:: Instructions for the task ::
Below, locate the line that contains "- Frame the". Repeat exactly from that line to the line that contains "left_click(488, 210)", inclusive, leaving out the pictures.

:: Supplied records ::
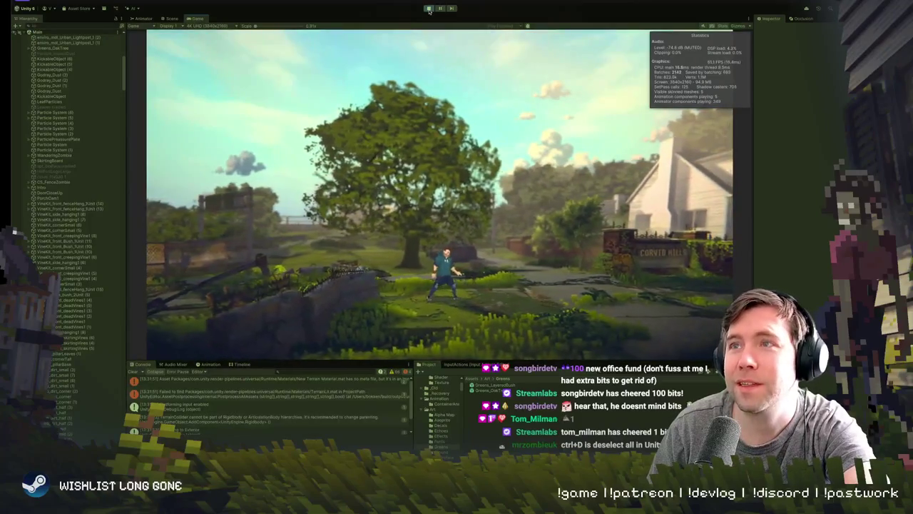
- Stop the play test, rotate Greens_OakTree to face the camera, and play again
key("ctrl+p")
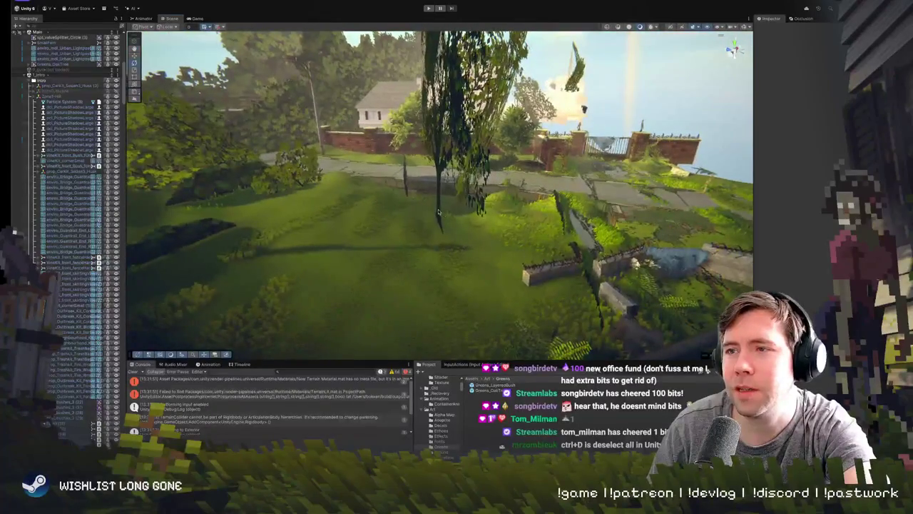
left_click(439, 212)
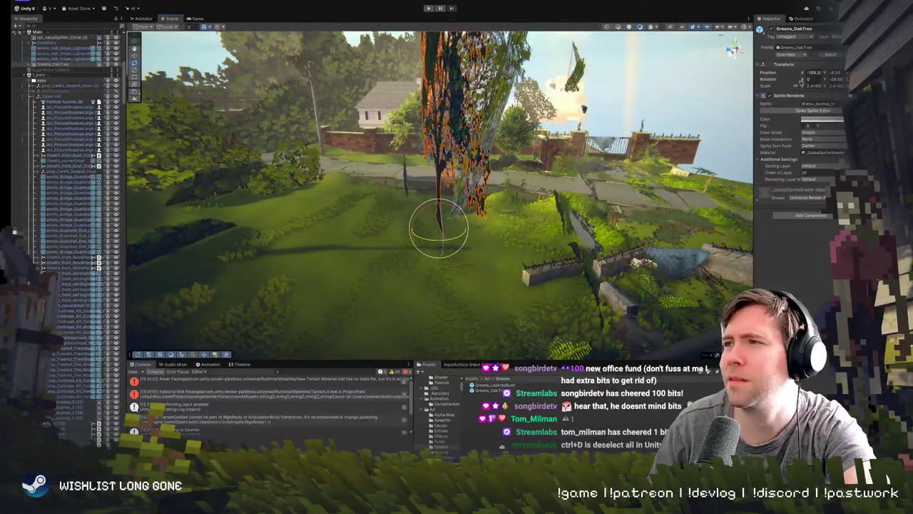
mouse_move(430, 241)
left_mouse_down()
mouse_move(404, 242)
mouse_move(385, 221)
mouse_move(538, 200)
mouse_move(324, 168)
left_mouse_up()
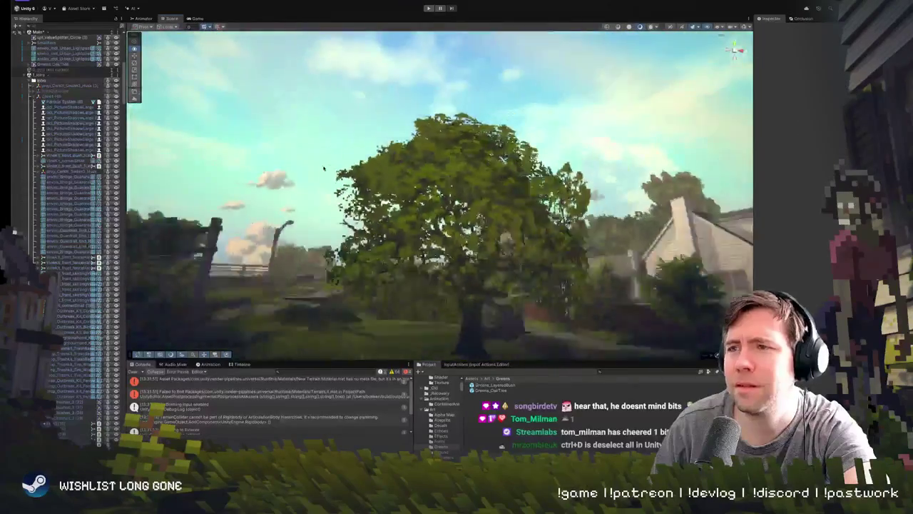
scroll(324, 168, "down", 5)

...

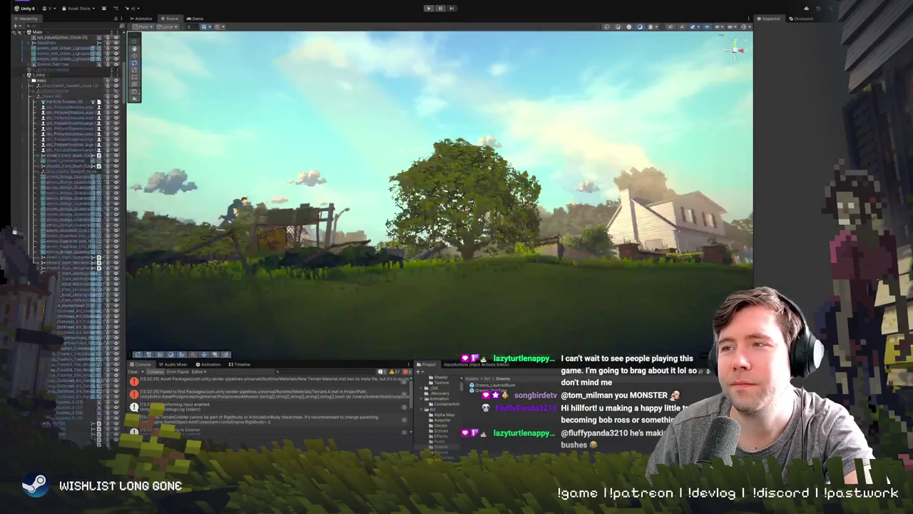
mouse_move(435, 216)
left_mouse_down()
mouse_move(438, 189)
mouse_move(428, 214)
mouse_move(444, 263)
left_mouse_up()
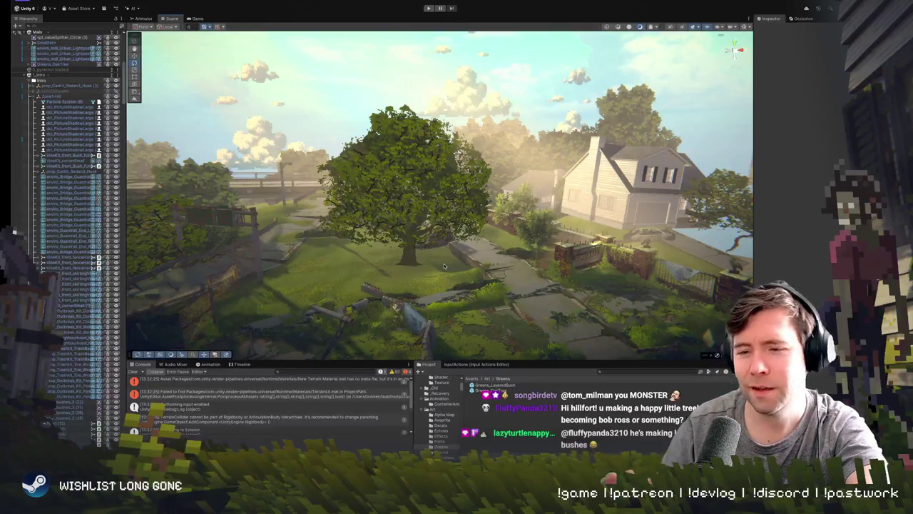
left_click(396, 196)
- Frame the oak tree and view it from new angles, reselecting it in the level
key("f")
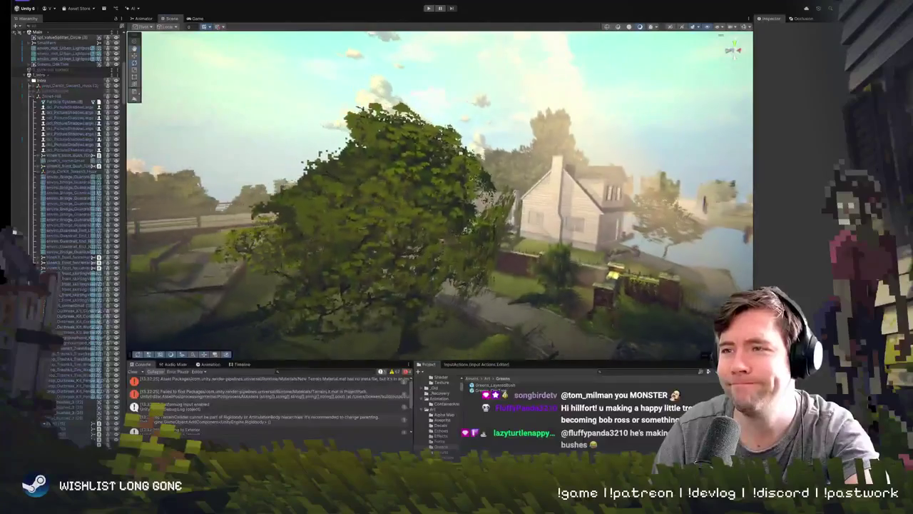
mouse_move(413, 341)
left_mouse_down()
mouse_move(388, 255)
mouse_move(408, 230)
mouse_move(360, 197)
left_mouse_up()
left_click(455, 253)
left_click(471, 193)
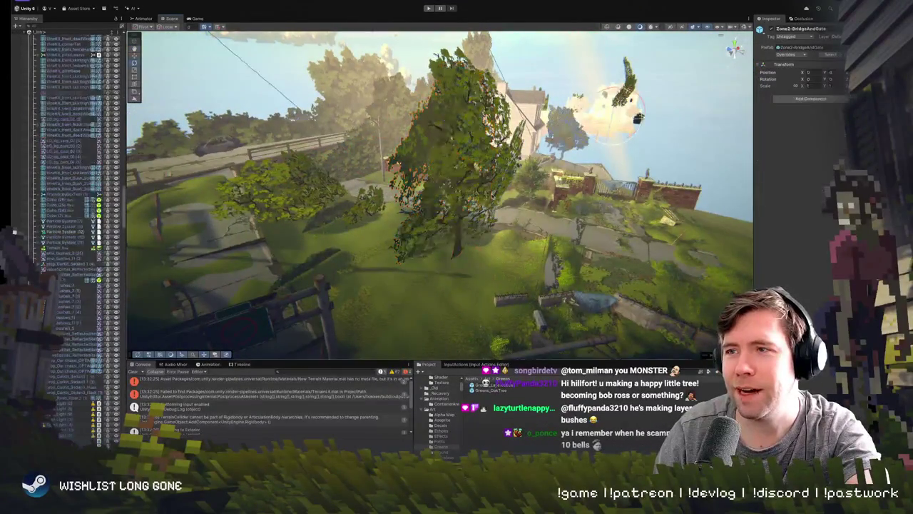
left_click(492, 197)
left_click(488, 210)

:: Exercise response ::
- Frame the oak tree and view it from new angles, reselecting it in the level
key("f")
mouse_move(413, 341)
left_mouse_down()
mouse_move(388, 255)
mouse_move(408, 230)
mouse_move(360, 197)
left_mouse_up()
left_click(455, 253)
left_click(471, 193)
left_click(492, 197)
left_click(488, 210)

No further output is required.